_Work instructions_.
For the string "plant", search the entries below and copy every line where it appears.

### Task input ###

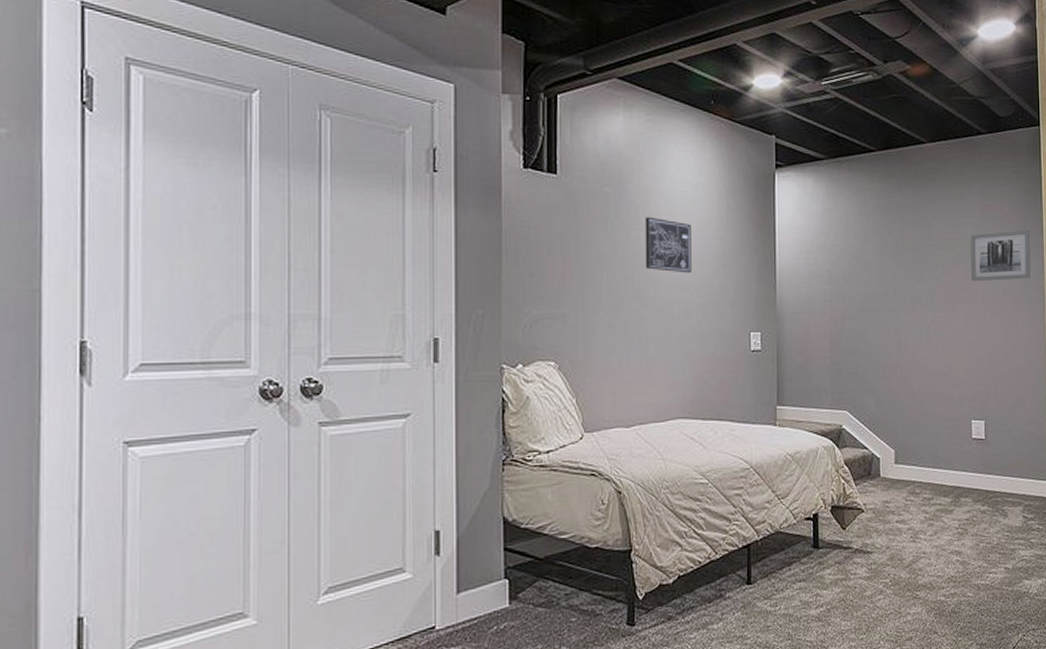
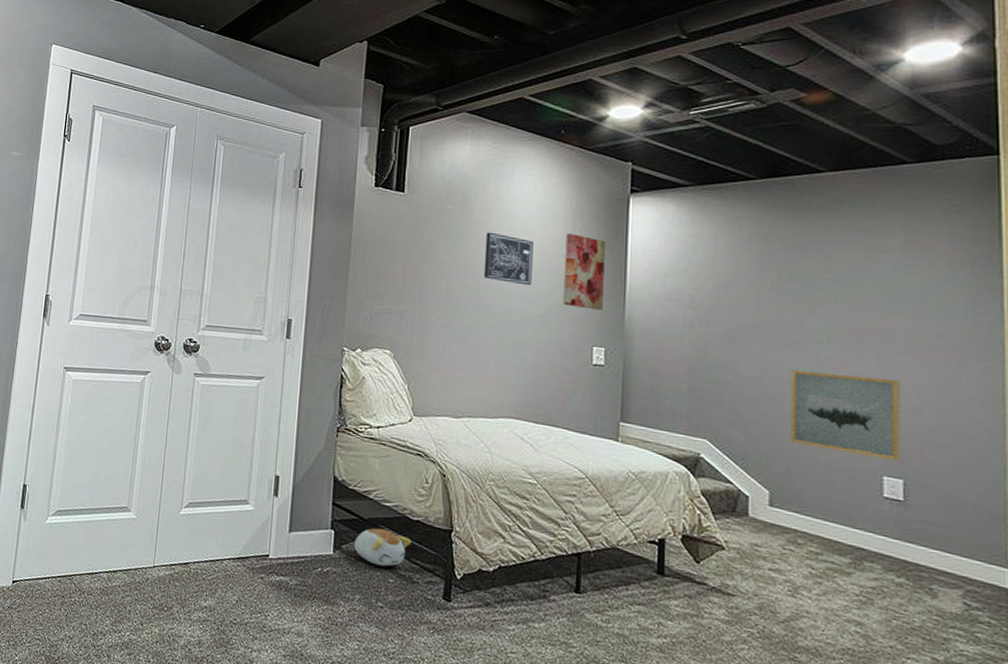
plush toy: none [531,564,591,607] -> present [353,528,412,567]
wall art: none [721,214,757,294] -> present [563,233,607,311]
wall art: none [907,334,983,405] -> present [791,370,901,461]
wall art: present [970,230,1031,282] -> none [887,270,982,327]

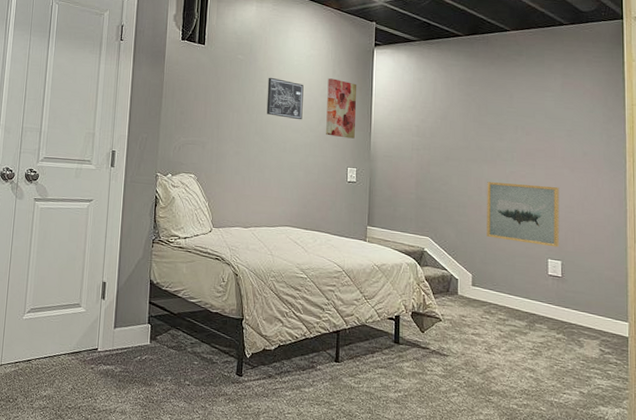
plush toy: present [353,528,412,567] -> none [166,320,212,352]

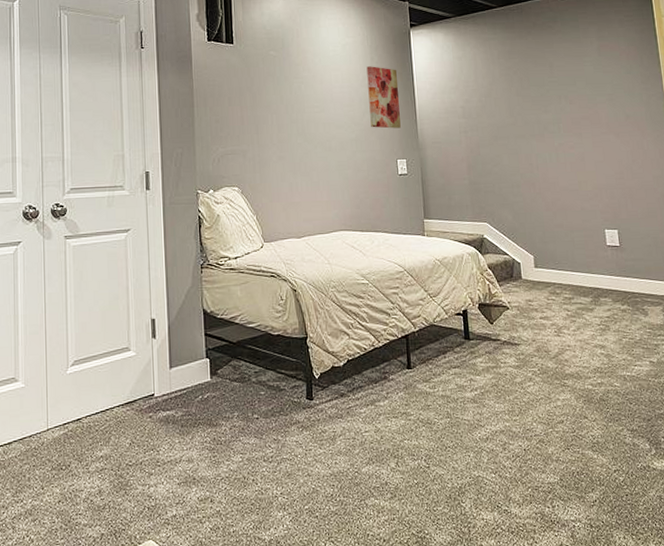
wall art: present [266,77,304,120] -> none [304,72,345,115]
wall art: present [487,182,560,248] -> none [537,154,615,217]

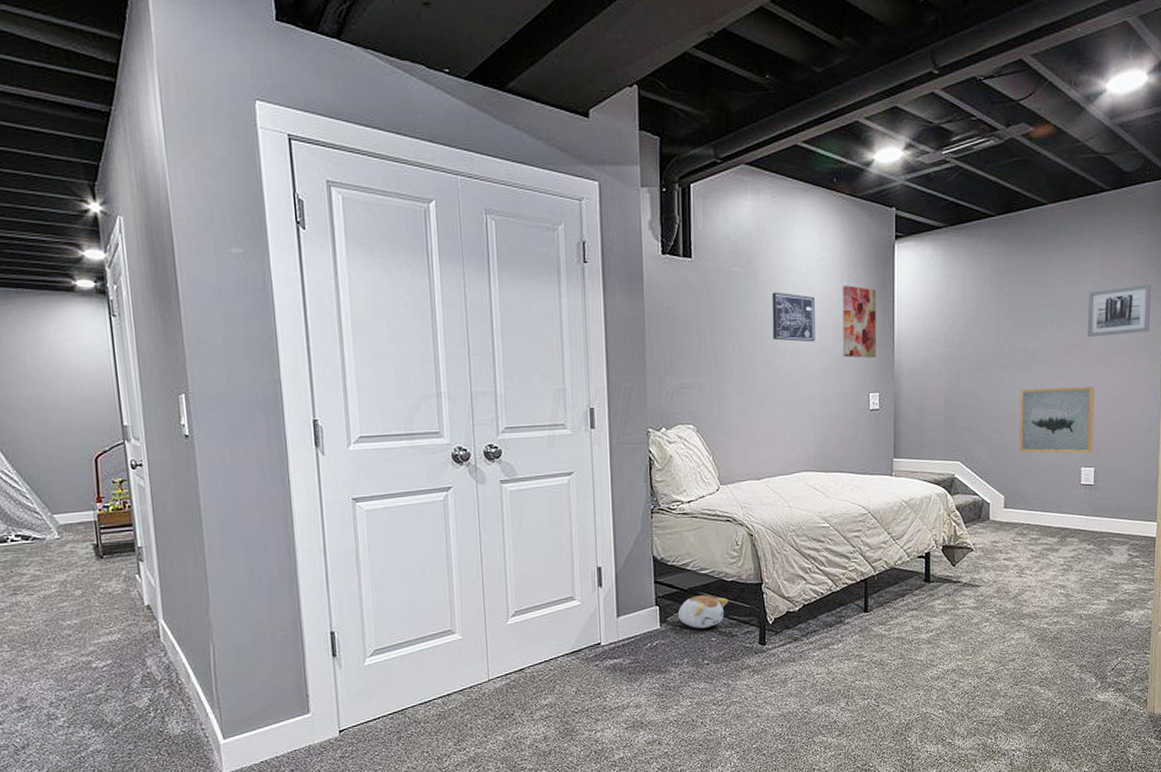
plush toy: none [227,348,275,382] -> present [677,595,728,629]
wall art: none [304,72,345,115] -> present [772,292,815,342]
wall art: none [537,154,615,217] -> present [1019,387,1095,454]
wall art: none [590,64,652,111] -> present [1088,285,1151,338]

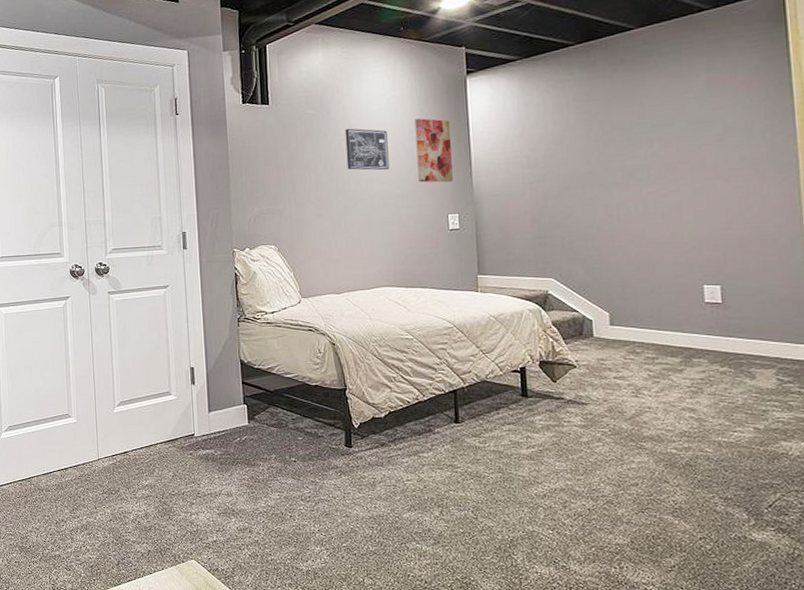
plush toy: present [677,595,728,629] -> none [264,397,313,428]
wall art: present [1019,387,1095,454] -> none [619,202,717,271]
wall art: present [1088,285,1151,338] -> none [694,97,778,154]

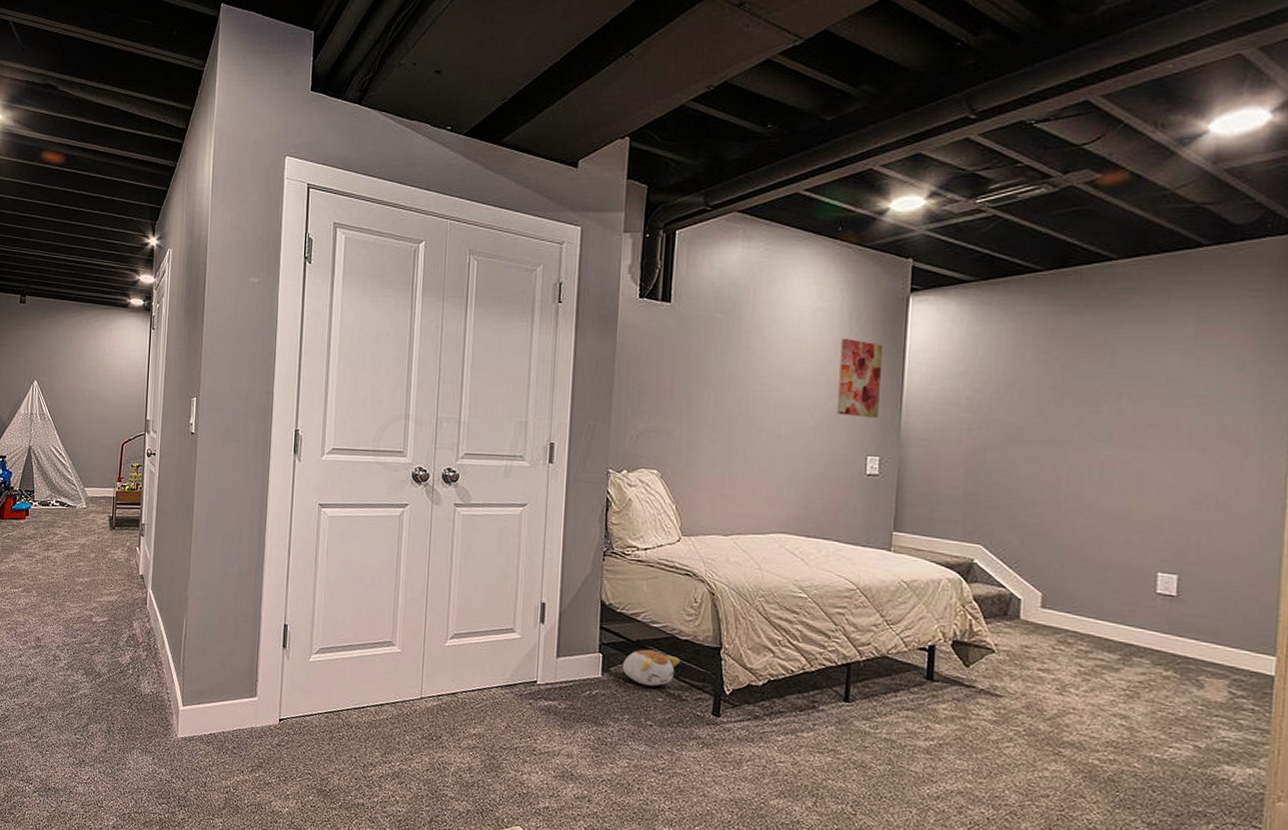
plush toy: none [264,397,313,428] -> present [622,649,680,687]
wall art: present [345,128,390,171] -> none [754,341,807,396]

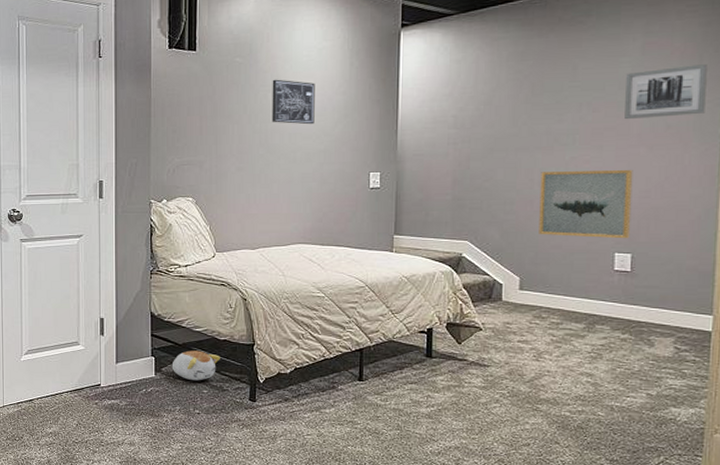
wall art: none [754,341,807,396] -> present [272,79,315,125]
wall art: present [837,338,884,418] -> none [343,72,380,140]
wall art: none [1066,470,1182,557] -> present [539,170,633,239]
wall art: none [1172,358,1272,417] -> present [624,64,707,120]

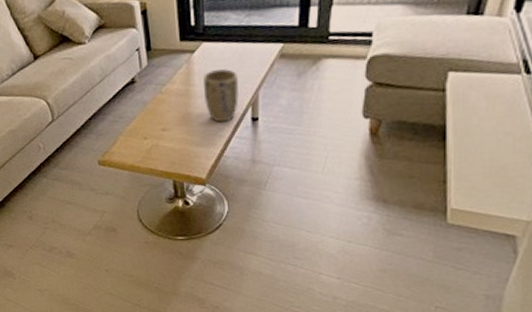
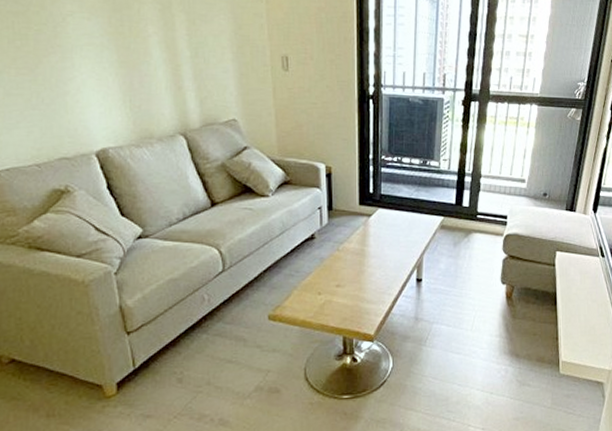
plant pot: present [203,69,239,123] -> none [378,234,406,282]

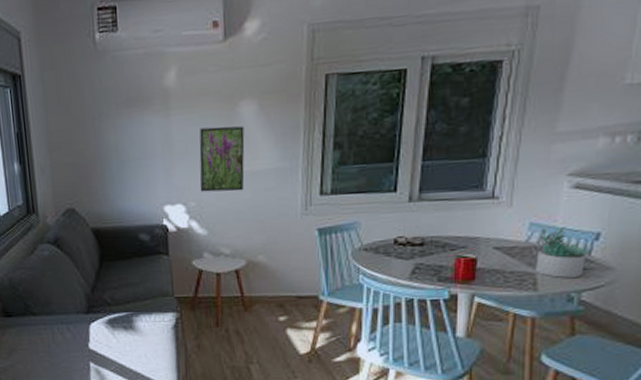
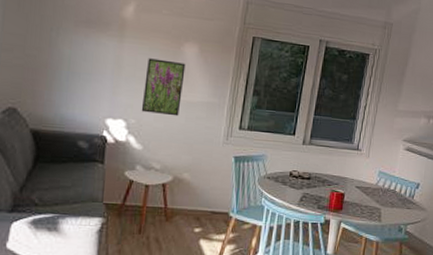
succulent plant: present [535,226,591,278] -> none [380,176,414,214]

###

_Exercise solution_.
plant pot: present [203,69,239,123] -> none [378,234,406,282]
succulent plant: present [535,226,591,278] -> none [380,176,414,214]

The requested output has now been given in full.